Exercise input
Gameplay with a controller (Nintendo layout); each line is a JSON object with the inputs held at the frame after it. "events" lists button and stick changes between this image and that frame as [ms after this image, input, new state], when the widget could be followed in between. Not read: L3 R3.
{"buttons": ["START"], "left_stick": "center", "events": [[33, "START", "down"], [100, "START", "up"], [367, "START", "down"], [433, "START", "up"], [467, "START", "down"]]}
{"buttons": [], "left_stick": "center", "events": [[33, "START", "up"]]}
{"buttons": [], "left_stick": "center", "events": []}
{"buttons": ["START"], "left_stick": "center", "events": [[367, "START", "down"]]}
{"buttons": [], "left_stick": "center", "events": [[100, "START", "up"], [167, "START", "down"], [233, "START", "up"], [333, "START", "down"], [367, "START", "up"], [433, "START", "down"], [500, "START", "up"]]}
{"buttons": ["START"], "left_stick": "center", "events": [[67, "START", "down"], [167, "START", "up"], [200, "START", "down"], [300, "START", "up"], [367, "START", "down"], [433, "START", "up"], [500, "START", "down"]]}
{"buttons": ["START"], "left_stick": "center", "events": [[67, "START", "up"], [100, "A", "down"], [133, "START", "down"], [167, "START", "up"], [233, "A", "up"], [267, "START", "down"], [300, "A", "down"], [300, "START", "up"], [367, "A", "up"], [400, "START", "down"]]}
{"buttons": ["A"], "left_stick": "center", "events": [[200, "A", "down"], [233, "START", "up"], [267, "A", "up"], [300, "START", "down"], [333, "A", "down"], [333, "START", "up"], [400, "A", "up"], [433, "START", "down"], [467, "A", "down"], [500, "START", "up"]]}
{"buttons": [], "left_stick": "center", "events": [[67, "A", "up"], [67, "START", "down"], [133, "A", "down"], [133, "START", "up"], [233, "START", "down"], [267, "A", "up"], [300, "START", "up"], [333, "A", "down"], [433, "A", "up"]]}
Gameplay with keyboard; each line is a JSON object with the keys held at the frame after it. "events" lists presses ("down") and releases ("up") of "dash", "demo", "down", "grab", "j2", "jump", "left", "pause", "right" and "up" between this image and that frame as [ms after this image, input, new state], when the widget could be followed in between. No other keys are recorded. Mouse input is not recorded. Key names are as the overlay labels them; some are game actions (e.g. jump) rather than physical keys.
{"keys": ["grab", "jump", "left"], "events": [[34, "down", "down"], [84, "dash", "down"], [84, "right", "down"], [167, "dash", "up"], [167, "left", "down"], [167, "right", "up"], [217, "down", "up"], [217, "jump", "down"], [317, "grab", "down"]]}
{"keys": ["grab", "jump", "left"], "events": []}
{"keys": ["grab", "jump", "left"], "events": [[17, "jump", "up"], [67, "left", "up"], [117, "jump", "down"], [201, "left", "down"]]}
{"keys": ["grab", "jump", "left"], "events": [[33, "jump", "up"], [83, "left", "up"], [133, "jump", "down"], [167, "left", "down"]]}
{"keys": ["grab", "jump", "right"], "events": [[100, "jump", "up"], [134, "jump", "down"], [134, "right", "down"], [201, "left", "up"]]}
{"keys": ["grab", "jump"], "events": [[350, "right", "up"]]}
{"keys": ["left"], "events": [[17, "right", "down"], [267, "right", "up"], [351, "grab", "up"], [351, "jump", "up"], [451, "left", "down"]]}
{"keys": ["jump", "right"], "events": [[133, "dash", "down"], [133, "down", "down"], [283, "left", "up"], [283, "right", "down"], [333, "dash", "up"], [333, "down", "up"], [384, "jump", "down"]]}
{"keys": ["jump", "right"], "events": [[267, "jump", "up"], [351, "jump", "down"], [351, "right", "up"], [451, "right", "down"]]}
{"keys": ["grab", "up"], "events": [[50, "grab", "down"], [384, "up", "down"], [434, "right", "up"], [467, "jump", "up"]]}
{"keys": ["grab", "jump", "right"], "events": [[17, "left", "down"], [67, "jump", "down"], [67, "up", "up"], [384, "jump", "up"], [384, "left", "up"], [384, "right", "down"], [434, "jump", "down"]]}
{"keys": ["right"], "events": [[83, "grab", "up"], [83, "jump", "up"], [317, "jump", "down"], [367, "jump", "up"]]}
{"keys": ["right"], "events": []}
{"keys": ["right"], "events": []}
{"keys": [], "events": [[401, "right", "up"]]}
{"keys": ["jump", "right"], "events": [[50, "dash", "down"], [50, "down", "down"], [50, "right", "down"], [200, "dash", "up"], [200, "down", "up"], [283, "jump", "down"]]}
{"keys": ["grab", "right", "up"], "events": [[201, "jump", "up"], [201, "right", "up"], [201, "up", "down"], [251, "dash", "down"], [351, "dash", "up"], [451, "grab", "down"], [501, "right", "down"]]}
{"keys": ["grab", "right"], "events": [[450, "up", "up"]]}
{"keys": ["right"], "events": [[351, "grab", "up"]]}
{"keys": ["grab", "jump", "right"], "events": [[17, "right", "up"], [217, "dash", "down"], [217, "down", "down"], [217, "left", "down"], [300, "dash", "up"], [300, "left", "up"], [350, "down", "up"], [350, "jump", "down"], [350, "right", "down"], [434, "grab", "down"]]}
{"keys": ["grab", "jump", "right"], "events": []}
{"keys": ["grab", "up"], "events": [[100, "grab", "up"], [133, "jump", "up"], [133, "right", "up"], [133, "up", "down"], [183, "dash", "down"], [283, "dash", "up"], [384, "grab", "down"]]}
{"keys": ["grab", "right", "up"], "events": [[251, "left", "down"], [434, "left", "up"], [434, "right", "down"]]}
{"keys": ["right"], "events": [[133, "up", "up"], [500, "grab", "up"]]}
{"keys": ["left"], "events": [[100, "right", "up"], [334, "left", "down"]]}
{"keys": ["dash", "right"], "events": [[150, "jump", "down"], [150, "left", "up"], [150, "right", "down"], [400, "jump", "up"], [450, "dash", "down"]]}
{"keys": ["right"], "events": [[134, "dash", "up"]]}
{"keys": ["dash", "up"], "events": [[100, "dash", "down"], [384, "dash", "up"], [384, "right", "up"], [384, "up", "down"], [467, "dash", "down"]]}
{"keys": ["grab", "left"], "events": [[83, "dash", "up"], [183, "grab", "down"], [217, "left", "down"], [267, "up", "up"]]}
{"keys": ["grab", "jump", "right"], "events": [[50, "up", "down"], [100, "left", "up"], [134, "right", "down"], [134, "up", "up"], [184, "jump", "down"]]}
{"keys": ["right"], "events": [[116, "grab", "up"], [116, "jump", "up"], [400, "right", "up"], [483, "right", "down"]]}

Description of the task
Wherever the word "after" occurs in the data above, copy the line it sits in.

Exercise output
Gameplay with a controller (Nintendo layout); each line is a JSON object with the inputs held at the frame after it. "events" lists button and stick changes between this image and that frame as [ms after this image, input, new state], when the widget could be followed in between. Not read: L3 R3.
Gameplay with keyboard; each line is a JSON object with the keys held at the frame after it. "events" lists presses ("down") and releases ("up") of "dash", "demo", "down", "grab", "j2", "jump", "left", "pause", "right" and "up" between this image and that frame as [ms after this image, input, new state], when the widget could be followed in between. No other keys are recorded. Mouse input is not recorded. Key names are as the overlay labels them; some are game actions (e.g. jump) rather than physical keys.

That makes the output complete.